Viewpoint: Failing to tell patients they are inoperable may make them suffer more

Megan Knowles -

Although it is difficult for physicians to tell chronically ill patients that treatment is futile, when physicians fail to tell patients treatment is futile, it may only make them suffer more, argues retired gastroenterologist Samuel Harrington, MD, in The Washington Post.

Surgeons often tell patients treatment is futile indirectly when they declare them inoperable, which patients tend to accept since they are aware of the significant harm ineffective surgeries can cause, Dr. Harrington wrote.

However, physicians who care for patients with advanced chronic diseases do not have such clear-cut negative certainties to rely on, especially when patients ask if there is anything that could possibly help their condition, Dr. Harrington added. "In many cases the answer is, technically, 'yes,' when practically speaking it is 'no, not really.'"

Dr. Harrington describes an experience he had with a patient who he determined had no effective medical treatment available for his symptoms and no surgical cure for his disease. For this patient, palliative surgery was the only option to control his gastrointestinal pain, but he was emotionally unwilling and too physically weak for a medical procedure.

"And yet for weeks he had wasted time with clinic visits because his gastrointestinal specialists fragmented his care, focusing only on this horrible symptom," Dr. Harrington wrote. "Nobody had looked at him as a whole being. No one had told him that he was terminally ill. No one had told him that his symptoms might be reduced by palliative care but could not be eliminated. When I tried to explain that to him, it appeared to fall on deaf ears."
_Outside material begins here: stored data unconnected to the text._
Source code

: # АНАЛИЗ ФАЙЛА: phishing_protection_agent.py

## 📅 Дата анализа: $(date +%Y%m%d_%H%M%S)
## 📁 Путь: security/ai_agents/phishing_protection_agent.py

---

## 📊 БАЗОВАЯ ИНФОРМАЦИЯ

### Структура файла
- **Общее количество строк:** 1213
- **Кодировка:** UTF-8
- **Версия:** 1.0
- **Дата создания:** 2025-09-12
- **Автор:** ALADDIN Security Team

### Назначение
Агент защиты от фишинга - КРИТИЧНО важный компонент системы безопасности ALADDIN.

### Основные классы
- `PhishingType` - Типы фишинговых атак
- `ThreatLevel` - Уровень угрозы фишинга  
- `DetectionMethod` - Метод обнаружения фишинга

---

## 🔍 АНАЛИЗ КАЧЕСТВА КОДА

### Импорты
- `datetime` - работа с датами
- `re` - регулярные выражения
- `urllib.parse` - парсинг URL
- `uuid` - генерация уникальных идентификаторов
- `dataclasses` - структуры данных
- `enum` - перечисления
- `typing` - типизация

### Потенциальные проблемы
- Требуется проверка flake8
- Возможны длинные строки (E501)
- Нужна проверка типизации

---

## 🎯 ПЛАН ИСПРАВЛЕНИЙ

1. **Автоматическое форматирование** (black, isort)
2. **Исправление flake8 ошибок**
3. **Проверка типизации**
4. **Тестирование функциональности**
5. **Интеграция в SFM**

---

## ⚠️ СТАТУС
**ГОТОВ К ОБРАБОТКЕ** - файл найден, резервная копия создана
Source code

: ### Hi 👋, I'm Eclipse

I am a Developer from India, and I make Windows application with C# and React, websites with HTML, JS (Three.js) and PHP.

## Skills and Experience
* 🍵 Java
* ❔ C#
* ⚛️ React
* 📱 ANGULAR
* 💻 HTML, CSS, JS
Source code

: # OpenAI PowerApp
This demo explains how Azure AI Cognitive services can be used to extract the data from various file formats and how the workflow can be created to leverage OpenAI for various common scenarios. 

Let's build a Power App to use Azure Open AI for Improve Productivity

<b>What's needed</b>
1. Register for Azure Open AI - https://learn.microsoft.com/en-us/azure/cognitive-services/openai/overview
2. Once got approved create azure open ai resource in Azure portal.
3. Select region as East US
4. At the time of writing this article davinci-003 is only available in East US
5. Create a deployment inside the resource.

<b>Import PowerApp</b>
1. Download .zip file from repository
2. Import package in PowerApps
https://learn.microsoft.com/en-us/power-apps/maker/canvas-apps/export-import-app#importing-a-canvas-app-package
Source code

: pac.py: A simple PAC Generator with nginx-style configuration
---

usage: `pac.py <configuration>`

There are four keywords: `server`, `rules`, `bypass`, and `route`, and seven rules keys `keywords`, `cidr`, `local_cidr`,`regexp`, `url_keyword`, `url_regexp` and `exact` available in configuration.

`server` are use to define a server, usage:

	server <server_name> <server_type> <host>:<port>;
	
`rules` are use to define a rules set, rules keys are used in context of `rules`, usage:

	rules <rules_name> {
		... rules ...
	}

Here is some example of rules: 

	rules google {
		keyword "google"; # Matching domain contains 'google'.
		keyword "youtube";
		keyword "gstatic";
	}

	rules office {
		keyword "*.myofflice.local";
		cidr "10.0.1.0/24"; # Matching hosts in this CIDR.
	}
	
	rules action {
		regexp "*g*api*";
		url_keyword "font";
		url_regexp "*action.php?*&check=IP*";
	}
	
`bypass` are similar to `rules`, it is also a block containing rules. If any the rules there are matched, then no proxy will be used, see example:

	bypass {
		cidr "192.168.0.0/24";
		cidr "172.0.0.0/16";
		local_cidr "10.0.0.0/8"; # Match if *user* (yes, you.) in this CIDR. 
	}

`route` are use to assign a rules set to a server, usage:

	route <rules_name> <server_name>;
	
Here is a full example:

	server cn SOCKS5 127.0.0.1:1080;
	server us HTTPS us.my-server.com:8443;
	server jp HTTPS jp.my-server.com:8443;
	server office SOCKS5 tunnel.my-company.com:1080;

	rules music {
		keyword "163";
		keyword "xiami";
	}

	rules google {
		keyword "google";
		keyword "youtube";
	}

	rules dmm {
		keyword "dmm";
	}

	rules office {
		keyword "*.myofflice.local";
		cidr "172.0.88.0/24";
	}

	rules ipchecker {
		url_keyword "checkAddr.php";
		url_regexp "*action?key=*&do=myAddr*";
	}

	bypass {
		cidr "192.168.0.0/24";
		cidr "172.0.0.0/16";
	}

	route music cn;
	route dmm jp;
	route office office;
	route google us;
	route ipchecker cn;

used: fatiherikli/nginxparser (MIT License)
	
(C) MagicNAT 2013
Despite the American Medical Association's efforts to encourage physicians to recognize the futility of treating certain extreme situations and advanced diseases, these guidelines face a powerful resistance, Dr. Harrington argues. "There remains a powerful resistance, shared by doctors, patients and family members, to recognizing treatments as ineffective when dealing with chronic illnesses such as advanced congestive heart failure, severe dementia and unresponsive cancer."

In this way, physicians are contributing to patients' suffering during their final days of life, Dr. Harrington argues. "Physicians must recognize and help patients understand that endless treatment eventually becomes cruelly ineffective but that palliative care is never futile," Dr. Harrington wrote.